The mission of McMaster LifeLine is to "rais[e] awareness about the support and protection of human life from conception until natural death, and to provid[e] pro-life resources to the public." On March 29, LifeLine hosted a public event in the atrium of the university's Student Centre advertised as "Silent No More: Women Tell Their Stories of Healing & Open Mic with McMaster LifeLine." The group answered student questions about their mission, and presented six members of the "Silent No More Awareness Campaign" (five women, and one man), who told emotional stories about the pain, guilt and regret they endured in the wake of abortion.
I wasn't at the event. But by all accounts, it was entirely calm and civilized. One observer reported "There were no photographs of anything, no handing out of leaflets when I was there, no personal approach to the people present. I can attest that many students were sitting calmly and eating lunch, listening to the speakers."
Still, the mere presence of anti-abortion activists was apparently too much for the eggshell-sensitive executive of CUPE 3906, the union representing McMaster's teaching assistants. Just prior to the event, it mass-e-mailed a "safety notice" to its members warning that the speakers might use "aggressive tactics" and "hostile imagery," and thereby make union members "feel personally unsafe."
"Should any member feel their workplace is unsafe on these days and feel they cannot come on to campus to fulfill their duties, the local will support their right to refuse work they feel is unsafe to the utmost of its abilities," the e-mail reads. "It is the employer's responsibility to ensure a safe workplace free of harassment."

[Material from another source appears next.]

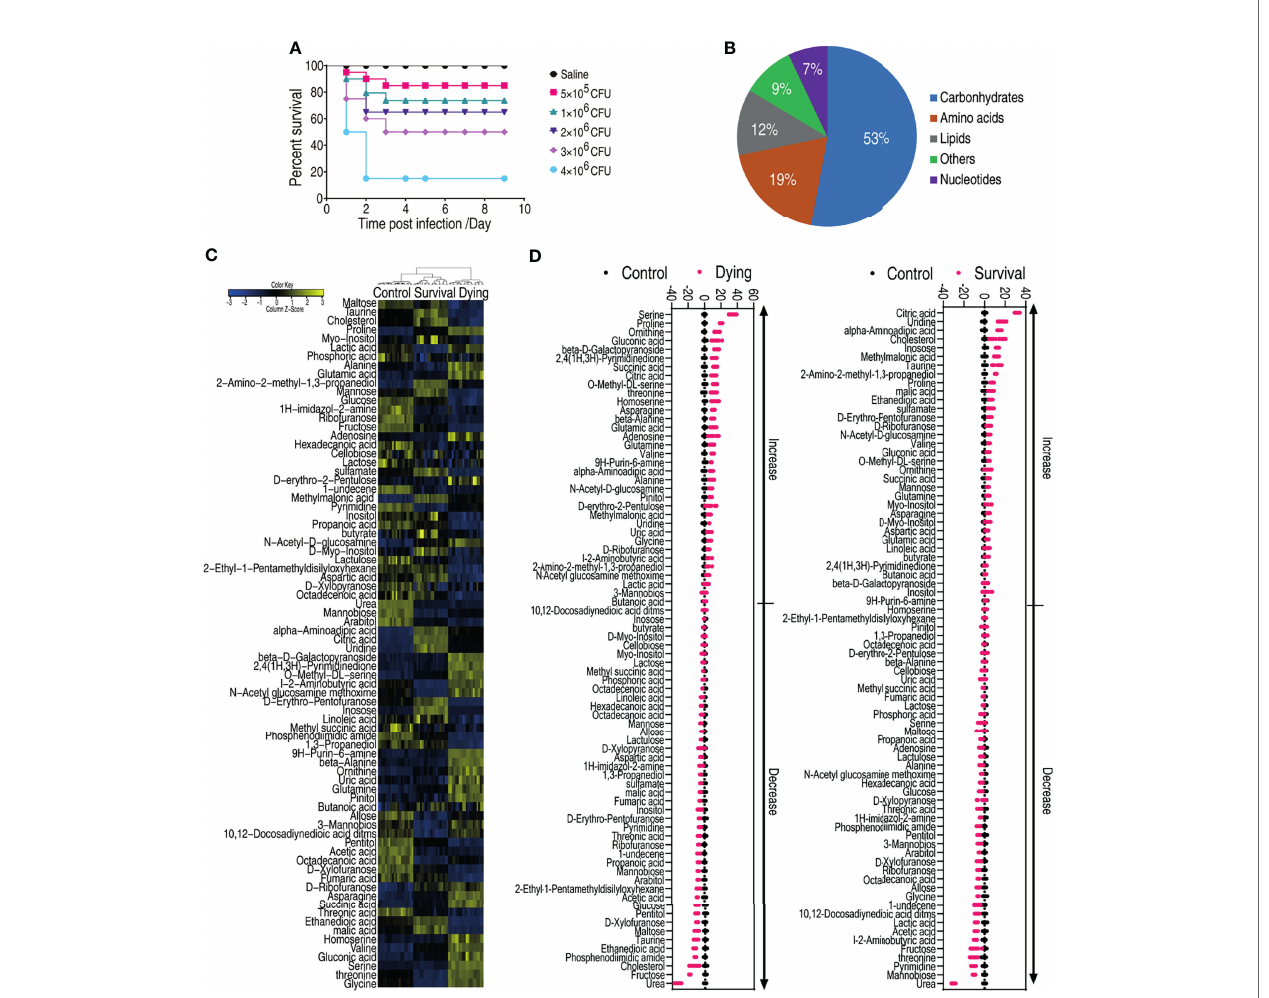
FIGURE 1 | Dying and survival crucian carp have different metabolomic pro fi les. (A) Determination of LD 50 of crucian carp to A. hydrophila infection. (B) Functional categories of the differential metabolites. (C) Heat map of unsupervised hierarchical clustering of differential metabolites (row). Yellow and blue indicate the increase and decrease of the metabolites scaled to mean and standard deviation of row metabolite level, respectively (see color scale). (D) Z scores (standard deviation from average) of the dying group (left panel) or survival group vs. control group (right panel) which correspond to the data shown in (C) . Each point represents one technical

Fortunately, nothing came of CUPE 3906's hysterics: It was clear to all concerned that what the union really objected to was the viewpoint being presented, not any imagined threat to the safety of CUPE members. The e-mail was a thinly veiled attempt to wield the threat of a grass-roots work stoppage as a tool of censorship. It was also an exercise in hypocrisy: Given that the livelihoods of the members of CUPE 3906 are based on the unfettered pursuit of knowledge enshrined in Canadian academic culture, one might ask what rankand- file TAs think of their executive's effort to shut down legitimate debate on a controversial issue.
(On the other hand, should we be surprised to see a union striking a fashionable political pose that happens to be at variance with the interests of its membership? The Canadian Labour Congress sticks up for Cuba, where workers are treated like slaves. And recall last year, when CUPE Ontario passed a resolution urging an economic boycott of Israel, which arguably has the strongest labour unions in the world.)
The McMaster episode, tiny as it may be in the grand scheme of Canadian political life, is telling: The militant left isn't content with our country's current laissez-faire abortion policy. They also want to muzzle any debate about the issue. This is the price we pay for political timidity: If moderate politicians don't have the courage to engage the abortion issue in Parliament, is it any wonder that pro-abortion extremists think they can shut down their opponents on university campuses, too?
Jkay@nationalpost.com
© National Post 2007
PING!
“Full Term Fetus”? I understand that it’s Latin for baby, but how old do you have to be before the Left recognizes you as a human being?